EXERCISE
Convert the listing from its beginning through the line containing "は、SIer業界特有のプロジェクト管理・案件収支" into a JSON list of strings, one string per line and no entries for blank lines.

DATA RECORDS

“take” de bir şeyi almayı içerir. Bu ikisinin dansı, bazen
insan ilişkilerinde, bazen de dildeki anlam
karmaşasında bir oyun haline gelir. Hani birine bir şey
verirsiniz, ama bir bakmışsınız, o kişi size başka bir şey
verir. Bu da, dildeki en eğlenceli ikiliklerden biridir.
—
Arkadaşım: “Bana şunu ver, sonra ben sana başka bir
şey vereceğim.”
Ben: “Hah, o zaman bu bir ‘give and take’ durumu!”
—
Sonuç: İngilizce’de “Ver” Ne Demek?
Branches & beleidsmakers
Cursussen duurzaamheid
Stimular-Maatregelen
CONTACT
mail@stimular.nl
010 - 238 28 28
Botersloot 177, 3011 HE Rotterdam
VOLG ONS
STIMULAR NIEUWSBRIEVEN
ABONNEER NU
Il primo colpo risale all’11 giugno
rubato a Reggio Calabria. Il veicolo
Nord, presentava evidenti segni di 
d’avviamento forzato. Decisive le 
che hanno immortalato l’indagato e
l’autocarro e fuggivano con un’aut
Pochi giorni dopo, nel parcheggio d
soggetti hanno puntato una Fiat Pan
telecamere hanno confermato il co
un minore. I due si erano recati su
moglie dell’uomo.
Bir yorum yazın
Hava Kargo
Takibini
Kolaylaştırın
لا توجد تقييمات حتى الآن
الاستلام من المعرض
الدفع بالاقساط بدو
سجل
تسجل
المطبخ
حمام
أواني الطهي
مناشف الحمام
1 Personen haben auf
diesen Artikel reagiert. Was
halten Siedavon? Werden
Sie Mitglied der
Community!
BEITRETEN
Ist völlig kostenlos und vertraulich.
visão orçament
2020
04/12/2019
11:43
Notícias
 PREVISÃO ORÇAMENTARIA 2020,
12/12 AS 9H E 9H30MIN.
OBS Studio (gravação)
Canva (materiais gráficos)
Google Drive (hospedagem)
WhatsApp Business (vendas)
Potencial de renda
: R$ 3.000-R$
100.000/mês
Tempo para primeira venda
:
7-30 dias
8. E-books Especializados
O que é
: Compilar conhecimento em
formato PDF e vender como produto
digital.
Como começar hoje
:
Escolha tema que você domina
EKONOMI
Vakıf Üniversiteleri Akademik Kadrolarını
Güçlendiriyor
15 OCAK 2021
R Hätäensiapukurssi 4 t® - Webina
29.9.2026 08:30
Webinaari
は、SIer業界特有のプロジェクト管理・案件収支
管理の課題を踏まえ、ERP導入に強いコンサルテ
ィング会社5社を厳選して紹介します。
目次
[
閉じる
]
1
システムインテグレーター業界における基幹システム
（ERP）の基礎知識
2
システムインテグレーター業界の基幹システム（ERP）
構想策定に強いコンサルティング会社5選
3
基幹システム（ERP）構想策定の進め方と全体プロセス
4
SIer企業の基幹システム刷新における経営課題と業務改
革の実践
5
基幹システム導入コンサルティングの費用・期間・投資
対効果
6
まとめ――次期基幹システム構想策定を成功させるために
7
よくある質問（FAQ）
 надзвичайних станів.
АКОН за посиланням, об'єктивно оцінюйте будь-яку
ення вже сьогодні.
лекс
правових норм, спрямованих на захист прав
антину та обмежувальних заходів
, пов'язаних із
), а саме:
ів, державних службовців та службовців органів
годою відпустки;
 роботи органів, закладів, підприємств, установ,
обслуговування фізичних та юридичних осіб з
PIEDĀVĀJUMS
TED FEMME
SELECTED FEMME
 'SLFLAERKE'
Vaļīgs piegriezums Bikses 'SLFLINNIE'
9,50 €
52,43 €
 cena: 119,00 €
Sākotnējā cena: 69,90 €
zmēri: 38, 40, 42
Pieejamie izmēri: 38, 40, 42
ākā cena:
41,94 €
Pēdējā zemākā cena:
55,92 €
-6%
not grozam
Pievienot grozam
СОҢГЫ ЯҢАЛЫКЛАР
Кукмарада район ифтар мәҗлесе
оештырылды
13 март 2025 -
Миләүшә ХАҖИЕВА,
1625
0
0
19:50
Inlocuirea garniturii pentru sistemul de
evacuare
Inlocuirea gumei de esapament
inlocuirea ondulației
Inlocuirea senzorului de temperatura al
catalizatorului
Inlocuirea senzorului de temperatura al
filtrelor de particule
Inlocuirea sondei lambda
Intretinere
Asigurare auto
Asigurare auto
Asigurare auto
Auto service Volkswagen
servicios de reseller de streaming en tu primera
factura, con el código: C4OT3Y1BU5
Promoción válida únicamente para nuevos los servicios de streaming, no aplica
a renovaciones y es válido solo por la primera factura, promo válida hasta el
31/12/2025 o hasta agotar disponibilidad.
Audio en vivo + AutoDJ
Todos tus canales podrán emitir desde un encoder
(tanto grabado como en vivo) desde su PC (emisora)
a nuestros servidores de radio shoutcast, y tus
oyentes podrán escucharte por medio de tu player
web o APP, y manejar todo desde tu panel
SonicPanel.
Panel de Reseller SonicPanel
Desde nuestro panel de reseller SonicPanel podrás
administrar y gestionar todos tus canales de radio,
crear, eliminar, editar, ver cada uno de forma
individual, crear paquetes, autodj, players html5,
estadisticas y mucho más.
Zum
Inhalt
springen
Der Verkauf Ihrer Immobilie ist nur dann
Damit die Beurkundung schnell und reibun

SOLUTION TO THIS PROBLEM
[
  "“take” de bir şeyi almayı içerir. Bu ikisinin dansı, bazen",
  "insan ilişkilerinde, bazen de dildeki anlam",
  "karmaşasında bir oyun haline gelir. Hani birine bir şey",
  "verirsiniz, ama bir bakmışsınız, o kişi size başka bir şey",
  "verir. Bu da, dildeki en eğlenceli ikiliklerden biridir.",
  "—",
  "Arkadaşım: “Bana şunu ver, sonra ben sana başka bir",
  "şey vereceğim.”",
  "Ben: “Hah, o zaman bu bir ‘give and take’ durumu!”",
  "—",
  "Sonuç: İngilizce’de “Ver” Ne Demek?",
  "Branches & beleidsmakers",
  "Cursussen duurzaamheid",
  "Stimular-Maatregelen",
  "CONTACT",
  "mail@stimular.nl",
  "010 - 238 28 28",
  "Botersloot 177, 3011 HE Rotterdam",
  "VOLG ONS",
  "STIMULAR NIEUWSBRIEVEN",
  "ABONNEER NU",
  "Il primo colpo risale all’11 giugno",
  "rubato a Reggio Calabria. Il veicolo",
  "Nord, presentava evidenti segni di ",
  "d’avviamento forzato. Decisive le ",
  "che hanno immortalato l’indagato e",
  "l’autocarro e fuggivano con un’aut",
  "Pochi giorni dopo, nel parcheggio d",
  "soggetti hanno puntato una Fiat Pan",
  "telecamere hanno confermato il co",
  "un minore. I due si erano recati su",
  "moglie dell’uomo.",
  "Bir yorum yazın",
  "Hava Kargo",
  "Takibini",
  "Kolaylaştırın",
  "لا توجد تقييمات حتى الآن",
  "الاستلام من المعرض",
  "الدفع بالاقساط بدو",
  "سجل",
  "تسجل",
  "المطبخ",
  "حمام",
  "أواني الطهي",
  "مناشف الحمام",
  "1 Personen haben auf",
  "diesen Artikel reagiert. Was",
  "halten Siedavon? Werden",
  "Sie Mitglied der",
  "Community!",
  "BEITRETEN",
  "Ist völlig kostenlos und vertraulich.",
  "visão orçament",
  "2020",
  "04/12/2019",
  "11:43",
  "Notícias",
  " PREVISÃO ORÇAMENTARIA 2020,",
  "12/12 AS 9H E 9H30MIN.",
  "OBS Studio (gravação)",
  "Canva (materiais gráficos)",
  "Google Drive (hospedagem)",
  "WhatsApp Business (vendas)",
  "Potencial de renda",
  ": R$ 3.000-R$",
  "100.000/mês",
  "Tempo para primeira venda",
  ":",
  "7-30 dias",
  "8. E-books Especializados",
  "O que é",
  ": Compilar conhecimento em",
  "formato PDF e vender como produto",
  "digital.",
  "Como começar hoje",
  ":",
  "Escolha tema que você domina",
  "EKONOMI",
  "Vakıf Üniversiteleri Akademik Kadrolarını",
  "Güçlendiriyor",
  "15 OCAK 2021",
  "R Hätäensiapukurssi 4 t® - Webina",
  "29.9.2026 08:30",
  "Webinaari",
  "は、SIer業界特有のプロジェクト管理・案件収支"
]